Inotiv, a pharmaceutical firm, was hit with a ransomware attack. The organization became aware of the incident on August 8, 2025, and filed a report with the SEC on August 18, 2025.
According to the filing, the organization has experienced disruptions to business operations as a result of this event, and it anticipates more disruptions to come. As of now, certain networks and systems remain inaccessible.
“This ransomware attack on Inotiv is a stark reminder of how devastating disruptions can be to organizations deeply embedded in critical research and development,” says Ensar Seker, CISO SOCRadar. “A contract research organization like Inotiv supports pharmaceutical innovation with high volumes of sensitive data, so it’s no surprise the Qilin gang targeted them. Encrypting key internal systems and exfiltrating 176 GB of proprietary research data puts both operational continuity and intellectual property at grave risk, and the switch to offline workarounds underscores the severity of the disruption.”

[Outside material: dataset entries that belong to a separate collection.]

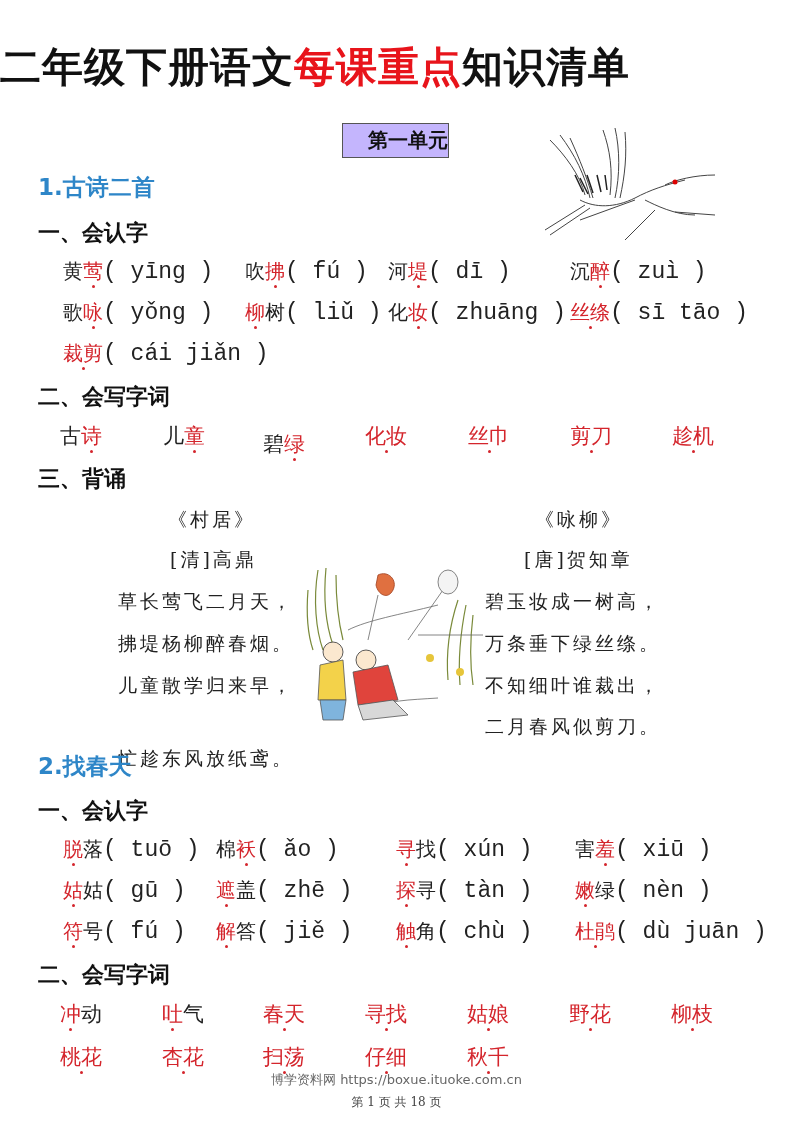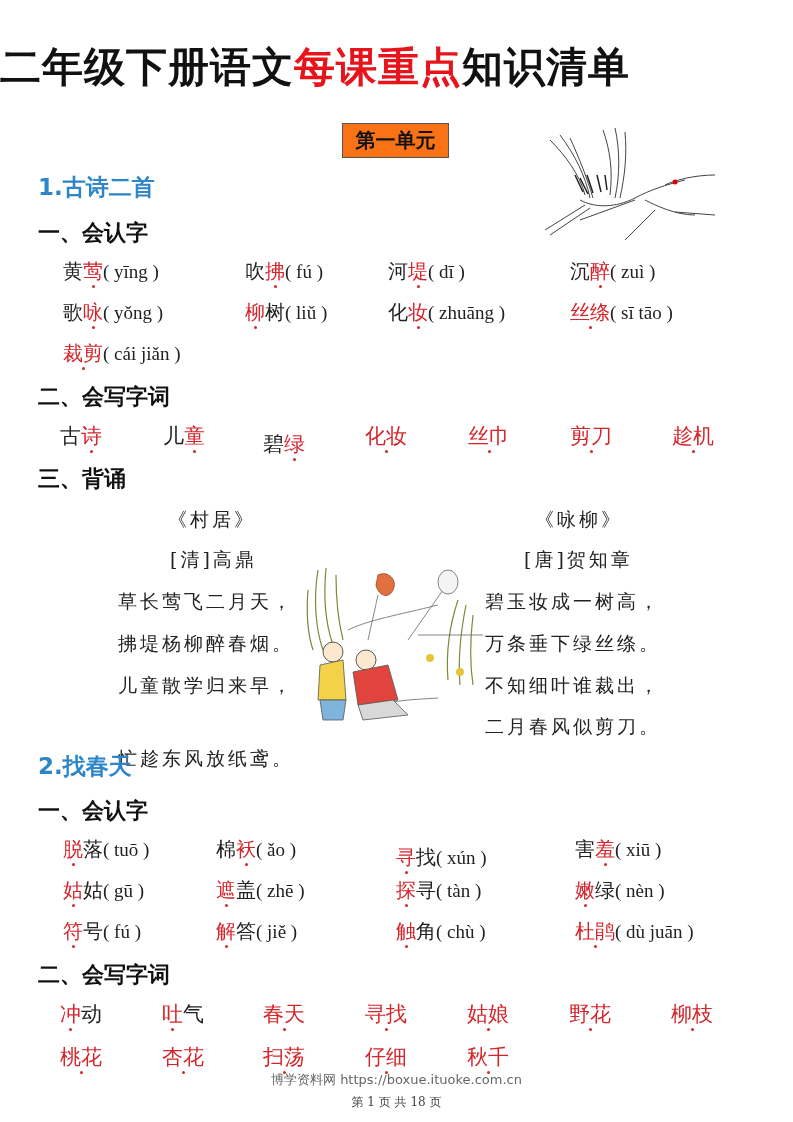--- a/index.html
+++ b/index.html
@@ -3,30 +3,30 @@
 <meta charset="utf-8">
 <style>
   html, body { margin:0; padding:0; background:#ffffff; }
   body { width:793px; height:1122px; position:relative; overflow:hidden;
          font-family: "DejaVu Sans", sans-serif; color:#222; }
   .title { position:absolute; top:40px; left:0; width:630px; text-align:center;
            font-size:41px; font-weight:bold; letter-spacing:1px; color:#111;
            font-family:"DejaVu Sans", sans-serif; }
   .title .red { color:#e8141b; }
   .unit-badge { position:absolute; top:123px; left:342px; width:107px; height:35px;
-                background:#f97316; border:1.5px solid #555; box-sizing:border-box;
+                background:#c4b5fd; border:1.5px solid #555; box-sizing:border-box;
                 font-family:"DejaVu Serif", serif; font-size:20px; font-weight:bold;
-                text-align:center; line-height:32px; color:#111; }
+                text-align:right; line-height:32px; color:#111; }
   .lesson { position:absolute; left:38px; font-size:23px; font-weight:bold; color:#2e86c8; }
   .sub { position:absolute; left:38px; font-size:22px; font-weight:bold; color:#111; }
   .word { position:absolute; font-size:20px; white-space:nowrap; color:#222; }
   .word .h { color:#d4252c; position:relative; }
   .word .h::after { content:""; position:absolute; left:50%; bottom:-5px; width:3px; height:3px;
                     margin-left:-1.5px; border-radius:50%; background:#d4252c; }
-  .py { font-family:Liberation Serif, serif; font-size:19px; color:#222; }
+  .py { font-family:Liberation Mono, monospace; font-size:23px; color:#222; }
   .wr { position:absolute; font-family:"DejaVu Serif", serif; font-size:21px; white-space:nowrap; color:#222; }
   .wr .h { color:#d4252c; position:relative; }
   .wr .h::after { content:""; position:absolute; left:50%; bottom:-5px; width:3px; height:3px;
                   margin-left:-1.5px; border-radius:50%; background:#d4252c; }
   .poem { position:absolute; font-family:"DejaVu Serif", serif; font-size:19px; color:#222;
           letter-spacing:3px; white-space:nowrap; }
   .footer-site { position:absolute; top:1071px; left:0; width:793px; text-align:center;
                  font-size:13px; color:#666; }
   .footer-page { position:absolute; top:1094px; left:0; width:793px; text-align:center;
                  font-family:"DejaVu Serif", serif; font-size:12px; color:#444; }
@@ -128,21 +128,21 @@
   <div class="poem" style="top:673px;left:485px;">不知细叶谁裁出，</div>
   <div class="poem" style="top:714px;left:485px;">二月春风似剪刀。</div>
 </div>
 
 <div class="lesson" style="top:751px;">2.找春天</div>
 <div class="sub" style="top:796px;">一、会认字</div>
 
 <div>
   <span class="word" style="top:836px;left:63px;"><span class="h">脱</span><span>落</span><span class="py">( tuō )</span></span>
   <span class="word" style="top:836px;left:216px;"><span>棉</span><span class="h">袄</span><span class="py">( ǎo )</span></span>
-  <span class="word" style="top:836px;left:396px;margin-top:8px;"><span class="h">寻</span><span>找</span><span class="py">( xún )</span></span>
+  <span class="word" style="top:836px;left:396px;"><span class="h">寻</span><span>找</span><span class="py">( xún )</span></span>
   <span class="word" style="top:836px;left:575px;"><span>害</span><span class="h">羞</span><span class="py">( xiū )</span></span>
 
   <span class="word" style="top:877px;left:63px;"><span class="h">姑</span><span>姑</span><span class="py">( gū )</span></span>
   <span class="word" style="top:877px;left:216px;"><span class="h">遮</span><span>盖</span><span class="py">( zhē )</span></span>
   <span class="word" style="top:877px;left:396px;"><span class="h">探</span><span>寻</span><span class="py">( tàn )</span></span>
   <span class="word" style="top:877px;left:575px;"><span class="h">嫩</span><span>绿</span><span class="py">( nèn )</span></span>
 
   <span class="word" style="top:918px;left:63px;"><span class="h">符</span><span>号</span><span class="py">( fú )</span></span>
   <span class="word" style="top:918px;left:216px;"><span class="h">解</span><span>答</span><span class="py">( jiě )</span></span>
   <span class="word" style="top:918px;left:396px;"><span class="h">触</span><span>角</span><span class="py">( chù )</span></span>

An investigation done by the company has revealed that the malicious actors accessed and encrypted certain systems. Currently, the organization has worked to contain, examine, and remediate the incident, including engaging law enforcement and external cybersecurity specialists.
“Organizations across sectors should heed this as a cautionary tale. It highlights the importance of robust incident response planning, including standby offline capabilities, and stringent controls over who can access sensitive systems. In environments handling valuable research or regulated data, defenses must extend beyond detection. They must include rapid containment, strong backup strategies, and threat intelligence sharing that can anticipate when adversaries are likely to strike.”